Advertisement

Stimulus program fraught with waste, report says

A Republican senator's office says stimulus funds are going toward dubious projects, such as a $3.4-million tunnel for turtles. Obama aides say the report is flawed.

By Peter Nicholas|June 16, 2009

Reporting from Washington — A report due to be released today by a Republican senator contends the Obama administration's stimulus program is fraught with waste and incompetence -- evidenced by a turtle crossing in northern Florida that will cost more than $3 million and a snafu in which thousands of Social Security checks went out to people who had died.

Modeled after a release from the White House describing 100 stimulus projects that were in the works, the report put out by Sen. Tom Coburn of Oklahoma looks at the same number of projects but reaches starkly different conclusions. The title is "A Second Opinion on the Stimulus."


Advertisement

"Will these projects make real improvements in the lives of taxpayers and communities or are they simply pet projects of politicians and lobbyists that never got off the ground because they are a low priority?" the report says.

Coburn's staff spent about a month interviewing federal officials, reviewing data and compiling news clippings in a continuing examination of the $787-billion stimulus package.

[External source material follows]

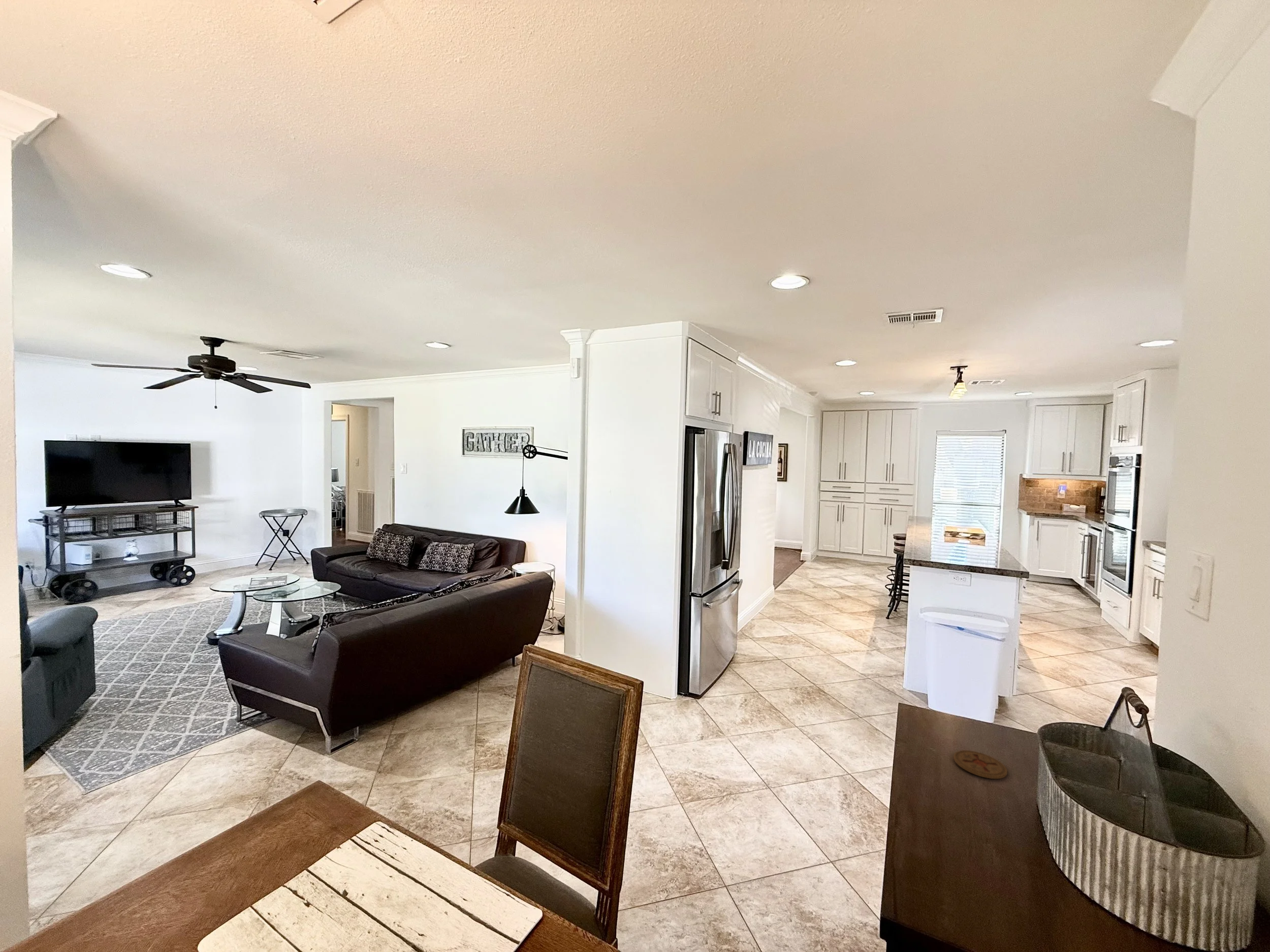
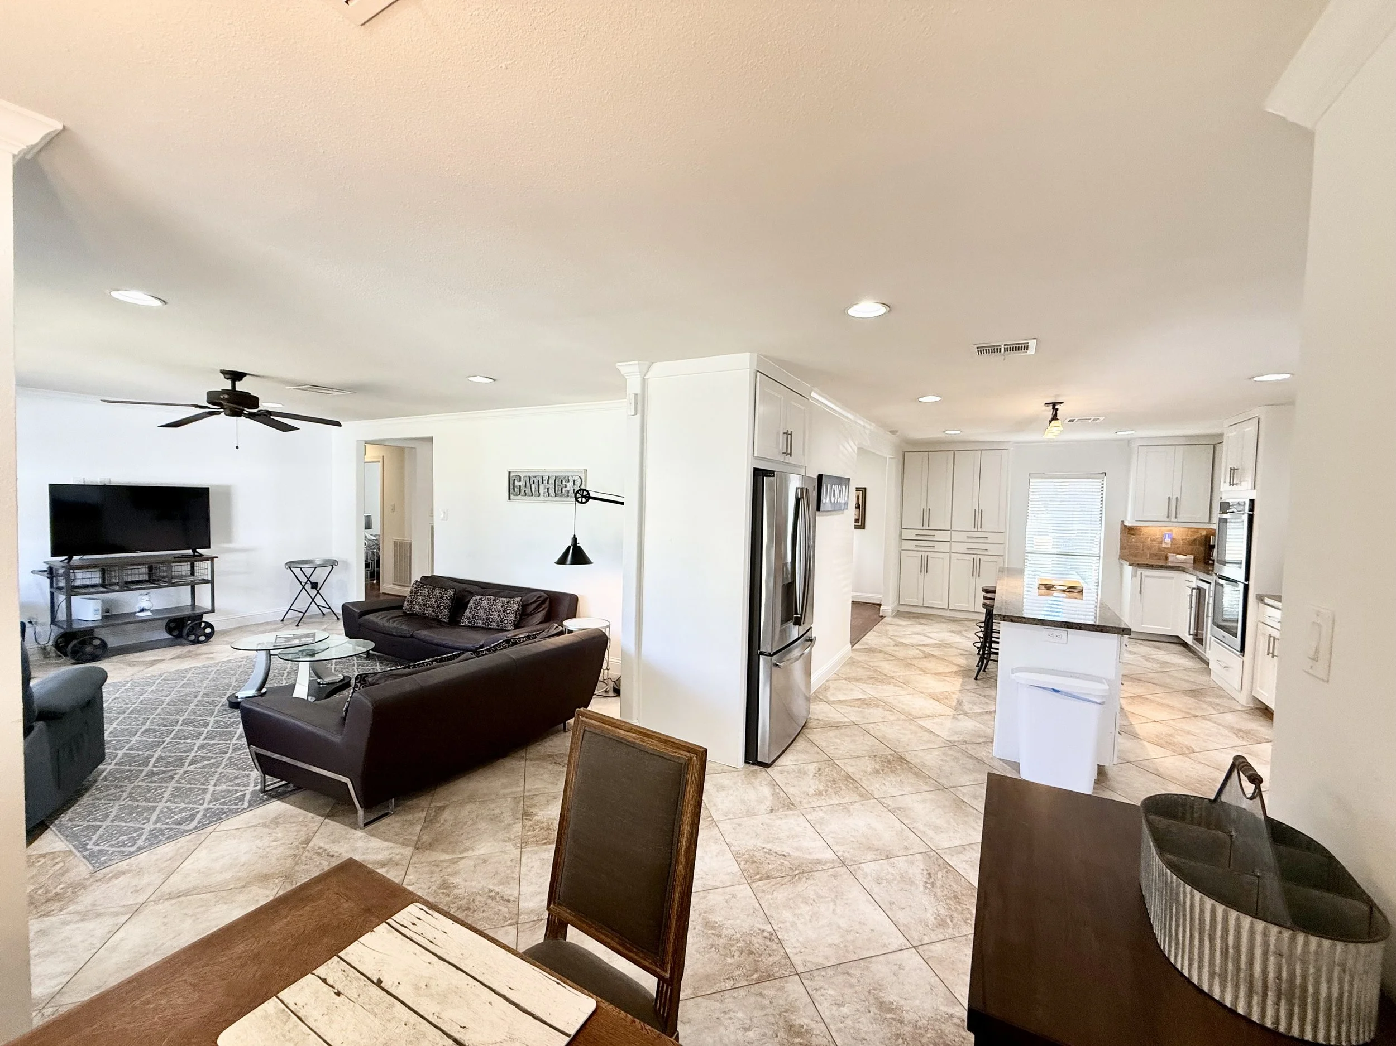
- coaster [953,750,1008,779]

Millions of dollars are going toward bicycle lockers, bike paths, walking trails and a skate park, Coburn said. One town in North Carolina is using stimulus funds to hire an administrator whose job will be to procure more stimulus funds, according to the report.

The White House pushed back, trying to debunk the report before its official release. Poring over a draft of the report, aides to President Obama said Monday that the senator's research was flawed and in some cases driven by ideological differences.

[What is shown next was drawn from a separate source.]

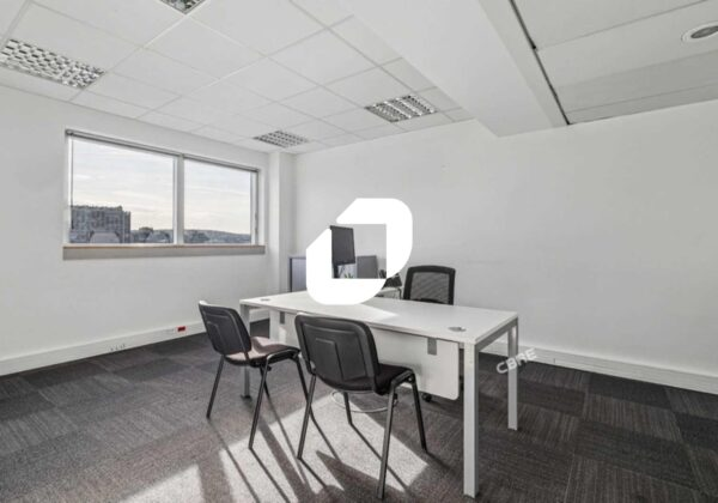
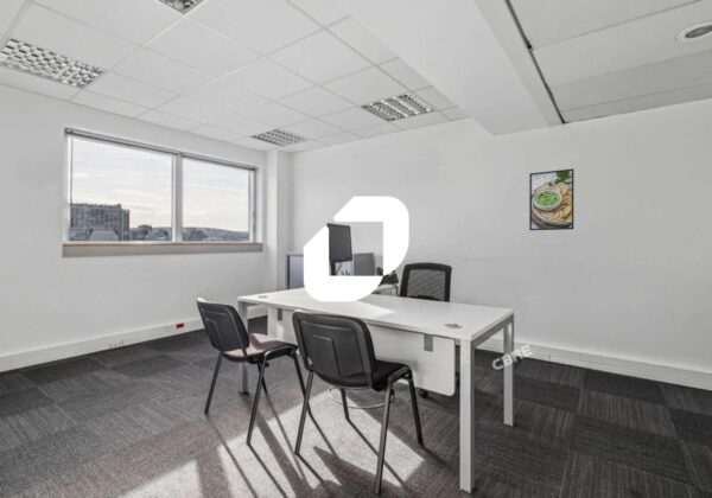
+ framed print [528,167,576,231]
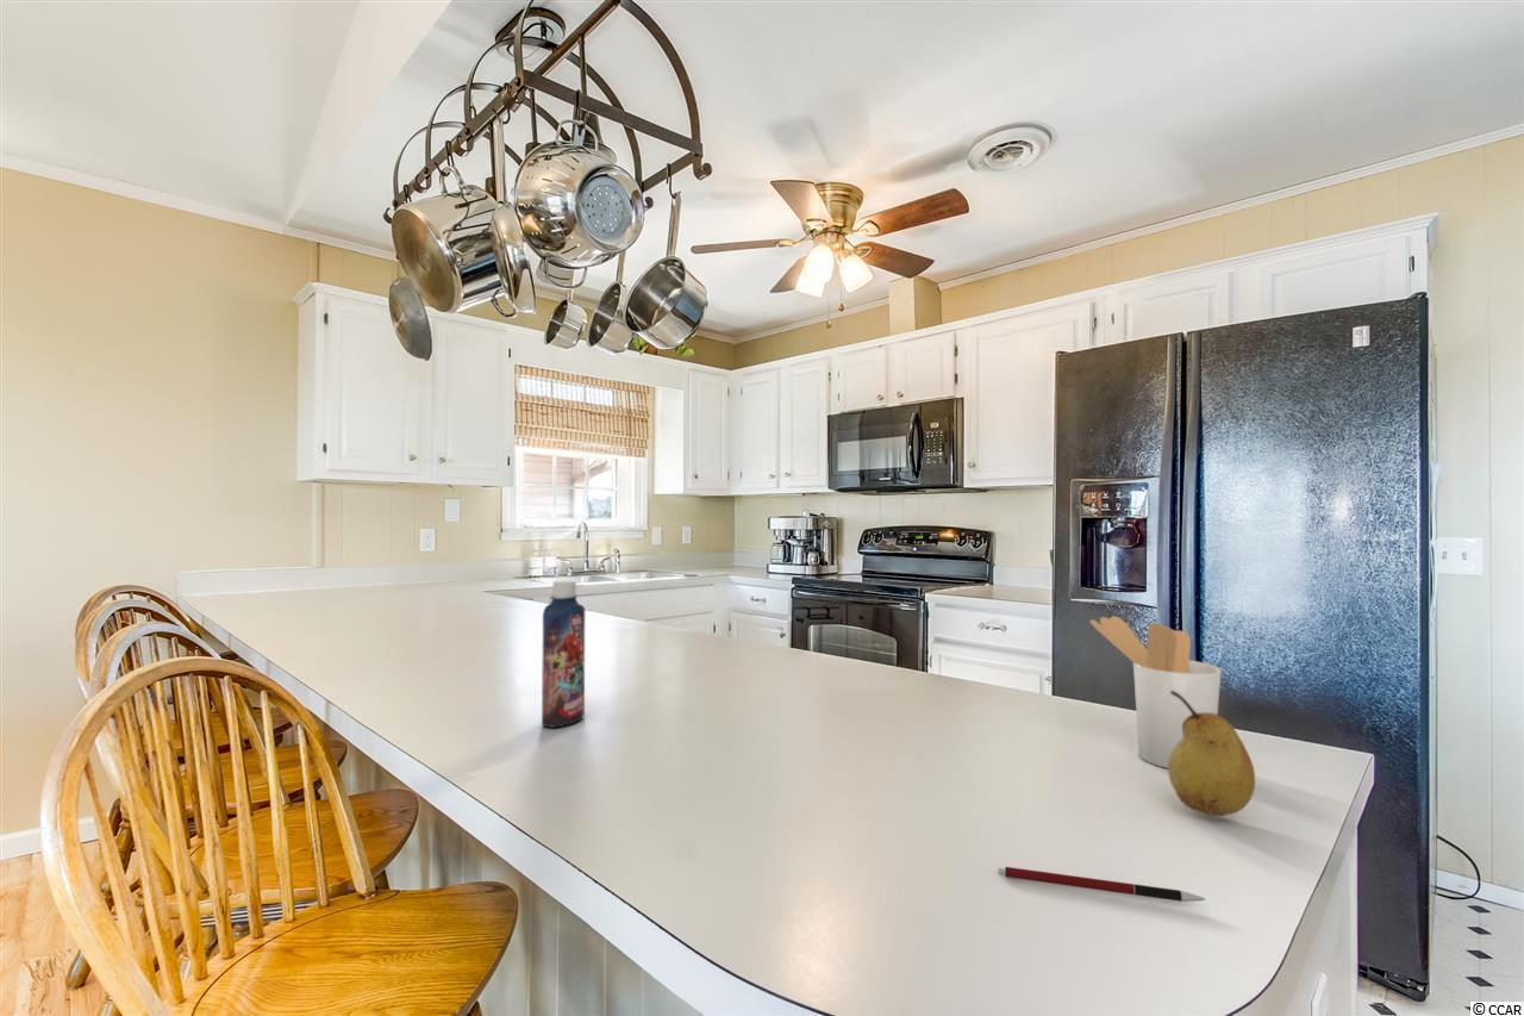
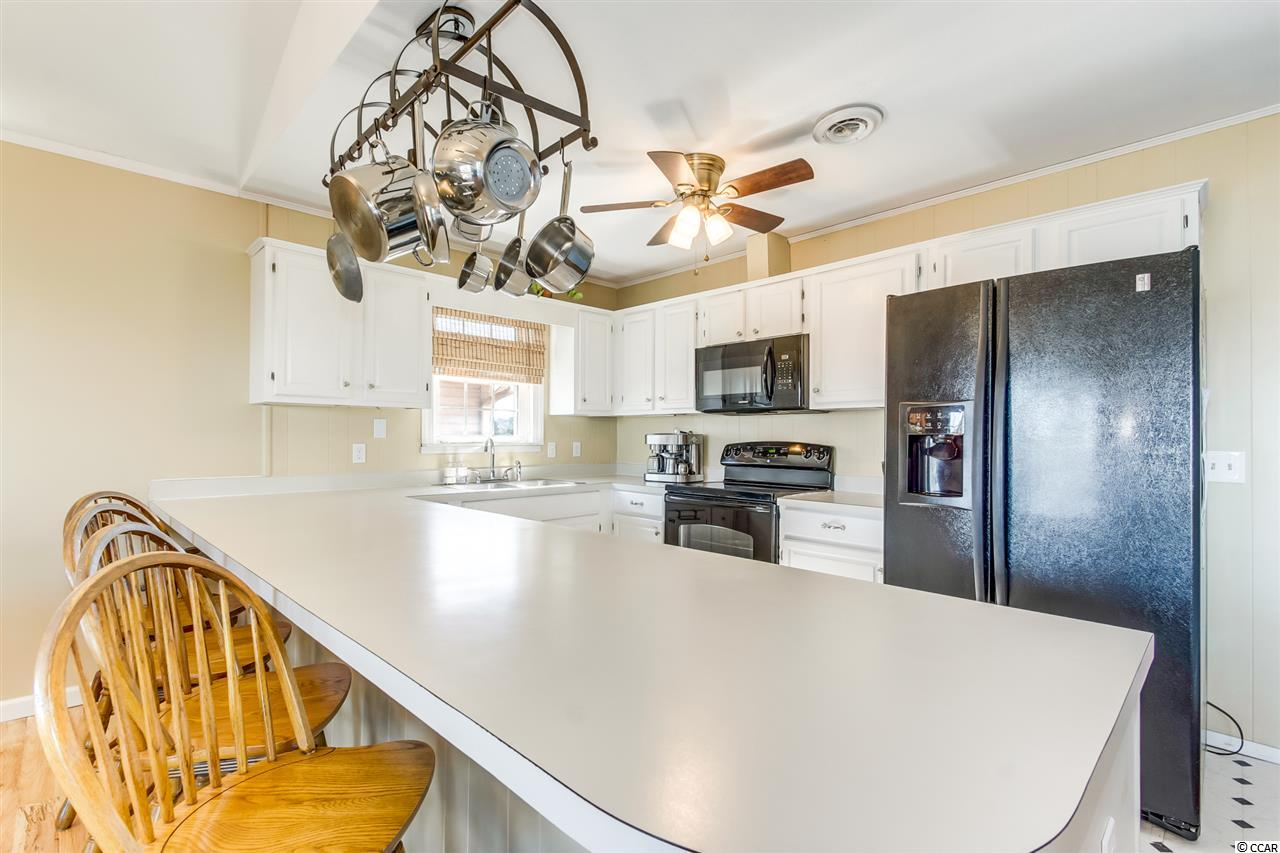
- fruit [1167,691,1256,817]
- bottle [541,580,586,729]
- utensil holder [1089,615,1223,769]
- pen [998,866,1206,903]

The White House pointed out that certain projects highlighted by Coburn have been stopped. The U.S. Army Corps of Engineers put out a statement Monday that it would drop plans to spend $1.1 million to repair a guardrail near a dry man-made lake in the Oklahoma panhandle -- project No. 7 in Coburn's report.

Ed DeSeve, a senior aide to Obama, said in a prepared statement: "With 20,000 projects approved, there are bound to be some mistakes -- when we find them, we have been transparent about it, and worked on a bipartisan basis to shut them down immediately. Sen. Coburn's report, however, is filled with inaccuracies, including criticisms of projects that have already been stopped, projects that never were approved, and some projects that are working quite well."